St., Kamer, 1991-1992, nr. 631/13, pp. 151 en 166-167; Parl. St., Kamer, 1995-1996, nr. 330/9, p. 3; nr. 329/17, p. 153; Parl. St., Senaat, 1996-1997, nr. 1-499/5, p. 2; nr. 498/11, p. 150).

B.10. Artikel 172 van de Grondwet bepaalt : « Inzake belastingen kunnen geen voorrechten worden ingevoerd.

Geen vrijstelling of vermindering van belasting kan worden ingevoerd dan door een wet. » B.11. Artikel 172 van de Grondwet verbiedt niet dat in de wet zelf het gevolg van een kwijtschelding van fiscale schuld wordt gekoppeld aan een verklaring van verschoonbaarheid waarvan die wet bepaalt dat ze kan worden uitgesproken door de rechtbank die de sluiting van het faillissement gelast. De wetgever vermag derhalve een gevolg van vrijstelling of vermindering van belasting te koppelen aan een gemotiveerde gerechtelijke beslissing die steunt op objectieve criteria, zoals met name het feit dat de schuldenaar, ondanks zijn faillissement, een betrouwbare handelspartner kan zijn die, wanneer hij een handels- of industriële activiteit hervat, het algemeen belang dient, alsmede het feit dat hij geen kennelijke fouten heeft begaan die hebben bijgedragen tot het faillissement of tot de verslechtering van de gevolgen ervan voor de schuldeisers.

B.12. De vraag dient ontkennend te worden beantwoord.

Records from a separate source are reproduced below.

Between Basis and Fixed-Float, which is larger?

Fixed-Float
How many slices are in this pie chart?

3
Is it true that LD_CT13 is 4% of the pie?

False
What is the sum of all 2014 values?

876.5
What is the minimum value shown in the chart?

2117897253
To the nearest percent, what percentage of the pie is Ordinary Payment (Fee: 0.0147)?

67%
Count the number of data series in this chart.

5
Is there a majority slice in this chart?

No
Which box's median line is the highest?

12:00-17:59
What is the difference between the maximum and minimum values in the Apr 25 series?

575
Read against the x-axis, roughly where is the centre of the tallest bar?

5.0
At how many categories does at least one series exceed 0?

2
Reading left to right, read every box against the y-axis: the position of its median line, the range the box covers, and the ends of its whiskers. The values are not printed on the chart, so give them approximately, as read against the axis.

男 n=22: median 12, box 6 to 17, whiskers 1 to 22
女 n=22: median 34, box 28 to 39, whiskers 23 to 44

Om die redenen, het Hof zegt voor recht : Artikel 82 van de faillissementswet van 8 augustus 1997 schendt niet de artikelen 10 en 11 van de Grondwet, afzonderlijk beschouwd of in samenhang gelezen met artikel 172 van de Grondwet.

Aldus uitgesproken in het Frans en het Nederlands, overeenkomstig artikel 65 van de bijzondere wet van 6 januari 1989 op het Arbitragehof, op de openbare terechtzitting van 13 december 2000.

De griffier, De voorzitter, L. Potoms. M. Melchior.